| TASK TO COMPLETE |
Can you set down the data below, character for character, from its first line up to and including the line that contains "units, set due"?

-- EXTRACTED ENTRIES follows --

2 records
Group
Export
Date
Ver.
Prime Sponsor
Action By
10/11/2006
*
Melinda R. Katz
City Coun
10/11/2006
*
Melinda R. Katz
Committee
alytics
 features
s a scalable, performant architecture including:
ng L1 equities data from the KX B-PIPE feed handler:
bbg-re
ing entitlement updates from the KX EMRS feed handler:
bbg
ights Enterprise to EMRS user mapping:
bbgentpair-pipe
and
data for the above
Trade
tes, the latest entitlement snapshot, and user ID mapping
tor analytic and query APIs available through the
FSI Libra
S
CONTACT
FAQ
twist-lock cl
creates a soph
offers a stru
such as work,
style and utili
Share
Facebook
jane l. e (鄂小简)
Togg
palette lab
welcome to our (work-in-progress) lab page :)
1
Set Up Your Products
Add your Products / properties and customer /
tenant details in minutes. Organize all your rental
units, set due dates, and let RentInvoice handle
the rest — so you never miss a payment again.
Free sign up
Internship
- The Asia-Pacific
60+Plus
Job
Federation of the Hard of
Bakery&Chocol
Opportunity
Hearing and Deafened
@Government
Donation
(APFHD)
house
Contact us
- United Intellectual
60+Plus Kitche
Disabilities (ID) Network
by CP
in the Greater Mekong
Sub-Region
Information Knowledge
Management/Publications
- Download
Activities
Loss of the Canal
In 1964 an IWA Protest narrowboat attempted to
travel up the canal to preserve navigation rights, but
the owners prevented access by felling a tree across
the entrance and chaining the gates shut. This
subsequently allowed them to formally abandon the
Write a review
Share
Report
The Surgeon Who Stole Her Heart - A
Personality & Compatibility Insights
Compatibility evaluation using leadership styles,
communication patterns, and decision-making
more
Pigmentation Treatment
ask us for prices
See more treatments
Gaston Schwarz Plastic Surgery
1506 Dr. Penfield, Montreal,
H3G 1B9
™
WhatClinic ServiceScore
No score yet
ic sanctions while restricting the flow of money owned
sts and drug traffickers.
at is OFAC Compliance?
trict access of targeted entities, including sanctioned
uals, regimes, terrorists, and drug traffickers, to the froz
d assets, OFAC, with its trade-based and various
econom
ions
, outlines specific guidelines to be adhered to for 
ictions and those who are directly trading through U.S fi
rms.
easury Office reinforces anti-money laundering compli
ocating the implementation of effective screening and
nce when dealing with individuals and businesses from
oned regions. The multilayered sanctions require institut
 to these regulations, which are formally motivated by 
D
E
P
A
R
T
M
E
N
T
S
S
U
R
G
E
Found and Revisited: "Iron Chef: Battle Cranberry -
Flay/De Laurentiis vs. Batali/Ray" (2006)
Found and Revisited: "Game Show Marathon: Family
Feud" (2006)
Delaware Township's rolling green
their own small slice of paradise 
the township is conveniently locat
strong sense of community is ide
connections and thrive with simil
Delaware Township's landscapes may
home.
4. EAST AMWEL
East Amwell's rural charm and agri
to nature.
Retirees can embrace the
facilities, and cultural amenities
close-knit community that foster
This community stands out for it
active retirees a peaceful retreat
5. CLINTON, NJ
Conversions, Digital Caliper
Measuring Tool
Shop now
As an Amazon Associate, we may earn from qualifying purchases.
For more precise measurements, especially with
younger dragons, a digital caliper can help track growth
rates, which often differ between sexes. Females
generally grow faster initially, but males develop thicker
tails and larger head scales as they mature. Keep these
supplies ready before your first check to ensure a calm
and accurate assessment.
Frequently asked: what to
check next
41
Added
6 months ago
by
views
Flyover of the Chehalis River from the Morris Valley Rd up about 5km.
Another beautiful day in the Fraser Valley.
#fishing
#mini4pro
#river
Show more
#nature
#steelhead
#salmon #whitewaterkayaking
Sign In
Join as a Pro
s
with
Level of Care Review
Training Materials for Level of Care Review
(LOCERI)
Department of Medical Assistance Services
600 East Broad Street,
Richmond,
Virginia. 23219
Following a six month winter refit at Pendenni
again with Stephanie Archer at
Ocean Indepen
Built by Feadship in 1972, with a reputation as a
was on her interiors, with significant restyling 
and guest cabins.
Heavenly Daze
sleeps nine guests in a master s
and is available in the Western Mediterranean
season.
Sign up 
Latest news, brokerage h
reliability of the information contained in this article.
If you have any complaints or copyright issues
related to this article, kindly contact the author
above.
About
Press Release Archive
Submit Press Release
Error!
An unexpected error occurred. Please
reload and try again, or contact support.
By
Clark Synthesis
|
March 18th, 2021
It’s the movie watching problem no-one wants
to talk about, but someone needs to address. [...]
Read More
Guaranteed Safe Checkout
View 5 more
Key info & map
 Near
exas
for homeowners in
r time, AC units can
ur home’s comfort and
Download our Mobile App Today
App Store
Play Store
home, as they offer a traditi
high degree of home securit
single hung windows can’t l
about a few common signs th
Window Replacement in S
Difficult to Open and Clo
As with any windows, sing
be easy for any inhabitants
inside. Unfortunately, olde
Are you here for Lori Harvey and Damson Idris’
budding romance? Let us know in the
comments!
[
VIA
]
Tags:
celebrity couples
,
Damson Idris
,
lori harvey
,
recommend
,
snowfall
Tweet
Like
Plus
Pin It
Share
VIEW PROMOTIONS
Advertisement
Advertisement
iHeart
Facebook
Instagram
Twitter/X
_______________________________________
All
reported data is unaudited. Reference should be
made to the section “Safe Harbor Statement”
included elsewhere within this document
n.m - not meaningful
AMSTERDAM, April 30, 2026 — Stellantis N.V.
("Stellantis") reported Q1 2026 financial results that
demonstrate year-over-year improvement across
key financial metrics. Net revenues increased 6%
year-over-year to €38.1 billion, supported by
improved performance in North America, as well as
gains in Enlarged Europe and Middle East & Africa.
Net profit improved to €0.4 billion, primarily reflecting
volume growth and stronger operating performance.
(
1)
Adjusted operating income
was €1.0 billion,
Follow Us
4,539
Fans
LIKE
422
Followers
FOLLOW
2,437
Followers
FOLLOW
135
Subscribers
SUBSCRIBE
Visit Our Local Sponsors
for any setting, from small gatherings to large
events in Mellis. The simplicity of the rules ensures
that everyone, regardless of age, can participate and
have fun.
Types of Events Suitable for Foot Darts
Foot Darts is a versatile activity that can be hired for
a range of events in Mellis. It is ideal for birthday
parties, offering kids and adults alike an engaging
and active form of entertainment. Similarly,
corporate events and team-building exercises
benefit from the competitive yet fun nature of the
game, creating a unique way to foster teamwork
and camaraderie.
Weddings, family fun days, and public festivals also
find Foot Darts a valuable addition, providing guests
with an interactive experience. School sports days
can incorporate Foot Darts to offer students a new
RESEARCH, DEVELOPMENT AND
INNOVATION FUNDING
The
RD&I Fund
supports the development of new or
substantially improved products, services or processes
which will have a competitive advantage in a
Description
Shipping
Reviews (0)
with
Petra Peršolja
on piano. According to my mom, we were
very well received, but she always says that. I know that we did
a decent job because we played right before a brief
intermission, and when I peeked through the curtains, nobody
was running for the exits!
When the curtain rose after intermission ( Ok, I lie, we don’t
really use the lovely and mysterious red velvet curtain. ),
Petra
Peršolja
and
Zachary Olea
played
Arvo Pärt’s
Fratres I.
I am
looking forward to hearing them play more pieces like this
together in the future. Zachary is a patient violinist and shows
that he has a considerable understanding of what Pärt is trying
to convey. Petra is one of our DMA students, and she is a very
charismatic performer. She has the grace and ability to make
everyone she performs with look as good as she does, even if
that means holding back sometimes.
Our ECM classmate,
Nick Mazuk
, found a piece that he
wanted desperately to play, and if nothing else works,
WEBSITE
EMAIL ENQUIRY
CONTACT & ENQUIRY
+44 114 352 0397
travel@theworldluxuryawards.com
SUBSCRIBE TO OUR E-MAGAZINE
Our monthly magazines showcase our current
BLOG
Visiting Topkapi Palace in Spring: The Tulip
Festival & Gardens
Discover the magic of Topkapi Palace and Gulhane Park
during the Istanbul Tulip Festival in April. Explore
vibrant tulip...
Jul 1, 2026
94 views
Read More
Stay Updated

-- EXTRACTED ENTRIES concluded --

| RESPONSE AREA |
2 records
Group
Export
Date
Ver.
Prime Sponsor
Action By
10/11/2006
*
Melinda R. Katz
City Coun
10/11/2006
*
Melinda R. Katz
Committee
alytics
 features
s a scalable, performant architecture including:
ng L1 equities data from the KX B-PIPE feed handler:
bbg-re
ing entitlement updates from the KX EMRS feed handler:
bbg
ights Enterprise to EMRS user mapping:
bbgentpair-pipe
and
data for the above
Trade
tes, the latest entitlement snapshot, and user ID mapping
tor analytic and query APIs available through the
FSI Libra
S
CONTACT
FAQ
twist-lock cl
creates a soph
offers a stru
such as work,
style and utili
Share
Facebook
jane l. e (鄂小简)
Togg
palette lab
welcome to our (work-in-progress) lab page :)
1
Set Up Your Products
Add your Products / properties and customer /
tenant details in minutes. Organize all your rental
units, set due dates, and let RentInvoice handle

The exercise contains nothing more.